> [Exercise] Write out, exactly and only, the lines that run from the top of the records to the line with "Instalaciones". Include both ends; exclude pictures.

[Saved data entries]
□ □ □ □
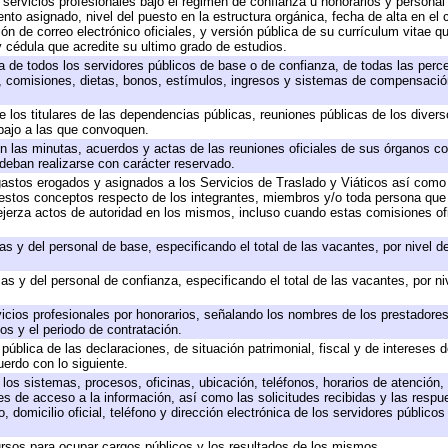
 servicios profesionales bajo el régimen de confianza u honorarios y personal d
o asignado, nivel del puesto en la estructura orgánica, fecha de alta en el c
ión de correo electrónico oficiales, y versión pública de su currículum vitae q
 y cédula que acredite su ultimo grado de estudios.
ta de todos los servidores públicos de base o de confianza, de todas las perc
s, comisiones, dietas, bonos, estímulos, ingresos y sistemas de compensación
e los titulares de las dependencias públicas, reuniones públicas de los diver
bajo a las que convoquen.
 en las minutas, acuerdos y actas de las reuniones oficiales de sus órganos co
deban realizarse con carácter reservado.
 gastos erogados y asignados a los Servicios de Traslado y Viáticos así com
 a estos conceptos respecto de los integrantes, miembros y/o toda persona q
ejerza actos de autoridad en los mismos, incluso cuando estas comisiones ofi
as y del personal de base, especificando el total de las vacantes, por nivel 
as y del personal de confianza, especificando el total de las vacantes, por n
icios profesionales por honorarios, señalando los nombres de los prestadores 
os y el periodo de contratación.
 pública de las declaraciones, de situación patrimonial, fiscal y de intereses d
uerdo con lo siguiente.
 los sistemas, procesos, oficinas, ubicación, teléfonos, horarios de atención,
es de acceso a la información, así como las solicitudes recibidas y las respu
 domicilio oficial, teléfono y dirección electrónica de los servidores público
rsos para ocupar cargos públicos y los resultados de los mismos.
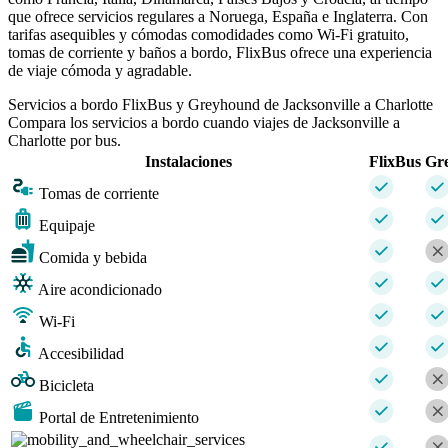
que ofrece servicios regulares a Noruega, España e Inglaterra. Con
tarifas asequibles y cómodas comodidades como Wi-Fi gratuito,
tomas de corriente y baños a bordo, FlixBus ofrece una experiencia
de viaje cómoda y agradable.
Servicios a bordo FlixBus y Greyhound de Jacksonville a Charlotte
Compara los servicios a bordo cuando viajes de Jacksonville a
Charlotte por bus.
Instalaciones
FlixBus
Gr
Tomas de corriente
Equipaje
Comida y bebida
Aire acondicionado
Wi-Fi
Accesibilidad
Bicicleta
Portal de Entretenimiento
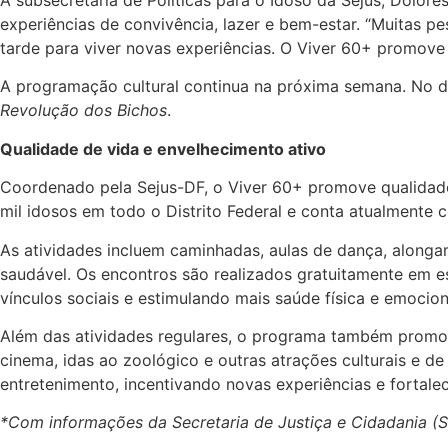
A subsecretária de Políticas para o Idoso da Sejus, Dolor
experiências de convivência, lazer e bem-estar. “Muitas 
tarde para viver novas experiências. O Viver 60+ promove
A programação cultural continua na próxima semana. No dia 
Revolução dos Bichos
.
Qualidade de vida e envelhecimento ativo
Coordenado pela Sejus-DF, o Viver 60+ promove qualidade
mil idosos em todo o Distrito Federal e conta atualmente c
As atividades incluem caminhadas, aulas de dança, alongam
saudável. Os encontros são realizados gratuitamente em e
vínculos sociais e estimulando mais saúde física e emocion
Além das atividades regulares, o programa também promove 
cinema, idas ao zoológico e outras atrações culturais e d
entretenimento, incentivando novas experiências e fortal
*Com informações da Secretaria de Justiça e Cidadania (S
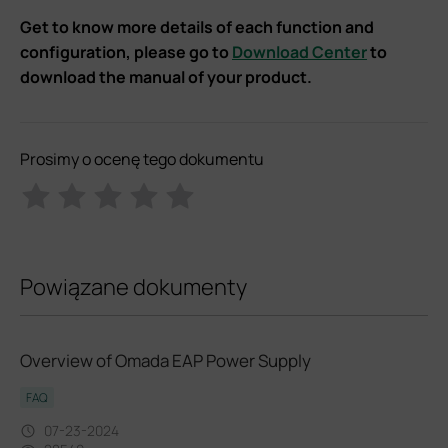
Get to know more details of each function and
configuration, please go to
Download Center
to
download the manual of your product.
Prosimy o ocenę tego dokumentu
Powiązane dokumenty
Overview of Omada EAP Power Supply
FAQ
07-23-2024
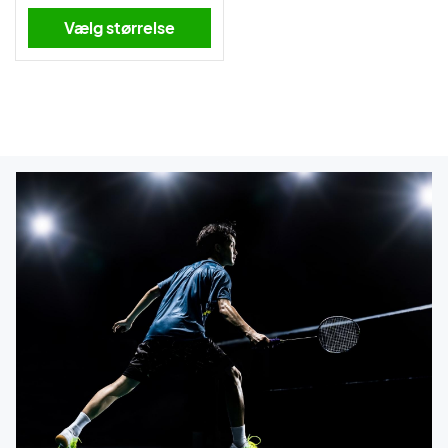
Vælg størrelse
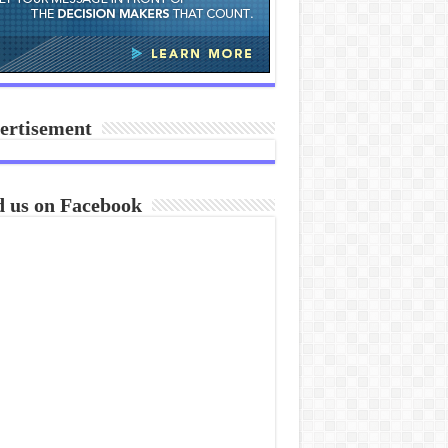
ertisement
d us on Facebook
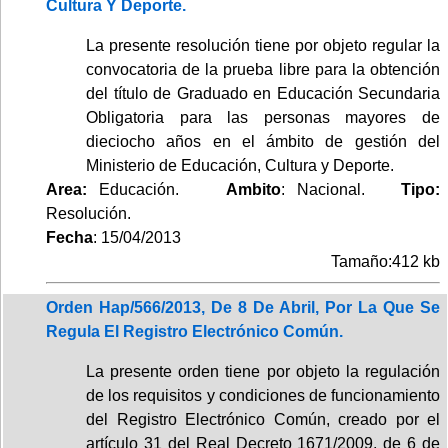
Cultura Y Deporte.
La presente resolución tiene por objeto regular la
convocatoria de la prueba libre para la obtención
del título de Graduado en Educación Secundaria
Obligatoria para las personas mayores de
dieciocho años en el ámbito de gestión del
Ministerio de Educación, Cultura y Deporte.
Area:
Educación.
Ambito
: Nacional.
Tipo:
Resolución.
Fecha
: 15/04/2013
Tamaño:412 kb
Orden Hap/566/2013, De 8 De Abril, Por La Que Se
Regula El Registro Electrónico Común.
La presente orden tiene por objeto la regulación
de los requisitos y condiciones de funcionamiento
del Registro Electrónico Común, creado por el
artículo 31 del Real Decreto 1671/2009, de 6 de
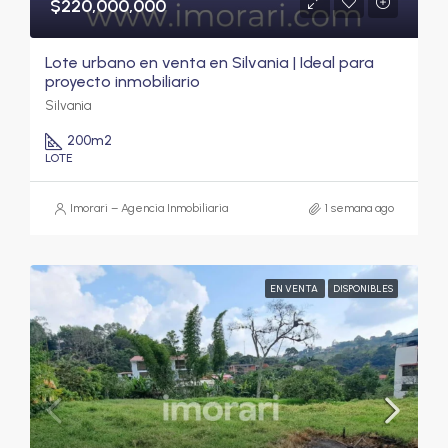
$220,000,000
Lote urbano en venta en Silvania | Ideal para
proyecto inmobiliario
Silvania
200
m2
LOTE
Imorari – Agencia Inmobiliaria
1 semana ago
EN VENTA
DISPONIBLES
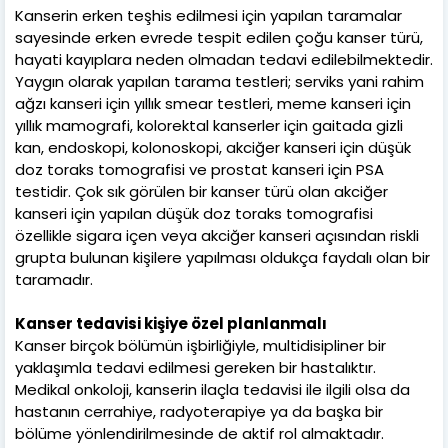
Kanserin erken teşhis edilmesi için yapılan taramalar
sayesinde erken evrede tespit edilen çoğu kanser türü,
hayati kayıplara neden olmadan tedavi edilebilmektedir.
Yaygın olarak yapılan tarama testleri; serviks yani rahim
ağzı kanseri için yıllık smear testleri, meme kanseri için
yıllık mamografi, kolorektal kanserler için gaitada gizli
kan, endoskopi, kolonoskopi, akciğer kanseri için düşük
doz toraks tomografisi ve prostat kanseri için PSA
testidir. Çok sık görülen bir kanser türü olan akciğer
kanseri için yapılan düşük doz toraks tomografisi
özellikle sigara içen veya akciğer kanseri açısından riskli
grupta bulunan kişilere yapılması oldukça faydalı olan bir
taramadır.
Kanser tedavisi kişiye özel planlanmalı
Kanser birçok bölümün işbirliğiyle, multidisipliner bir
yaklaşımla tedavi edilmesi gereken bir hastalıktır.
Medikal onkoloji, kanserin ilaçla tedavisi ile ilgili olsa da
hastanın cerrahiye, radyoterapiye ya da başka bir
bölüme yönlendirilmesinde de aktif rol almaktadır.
□ □ □ □
> [Task output]
 servicios profesionales bajo el régimen de confianza u honorarios y personal d
o asignado, nivel del puesto en la estructura orgánica, fecha de alta en el c
ión de correo electrónico oficiales, y versión pública de su currículum vitae q
 y cédula que acredite su ultimo grado de estudios.
ta de todos los servidores públicos de base o de confianza, de todas las perc
s, comisiones, dietas, bonos, estímulos, ingresos y sistemas de compensación
e los titulares de las dependencias públicas, reuniones públicas de los diver
bajo a las que convoquen.
 en las minutas, acuerdos y actas de las reuniones oficiales de sus órganos co
deban realizarse con carácter reservado.
 gastos erogados y asignados a los Servicios de Traslado y Viáticos así com
 a estos conceptos respecto de los integrantes, miembros y/o toda persona q
ejerza actos de autoridad en los mismos, incluso cuando estas comisiones ofi
as y del personal de base, especificando el total de las vacantes, por nivel 
as y del personal de confianza, especificando el total de las vacantes, por n
icios profesionales por honorarios, señalando los nombres de los prestadores 
os y el periodo de contratación.
 pública de las declaraciones, de situación patrimonial, fiscal y de intereses d
uerdo con lo siguiente.
 los sistemas, procesos, oficinas, ubicación, teléfonos, horarios de atención,
es de acceso a la información, así como las solicitudes recibidas y las respu
 domicilio oficial, teléfono y dirección electrónica de los servidores público
rsos para ocupar cargos públicos y los resultados de los mismos.
que ofrece servicios regulares a Noruega, España e Inglaterra. Con
tarifas asequibles y cómodas comodidades como Wi-Fi gratuito,
tomas de corriente y baños a bordo, FlixBus ofrece una experiencia
de viaje cómoda y agradable.
Servicios a bordo FlixBus y Greyhound de Jacksonville a Charlotte
Compara los servicios a bordo cuando viajes de Jacksonville a
Charlotte por bus.
Instalaciones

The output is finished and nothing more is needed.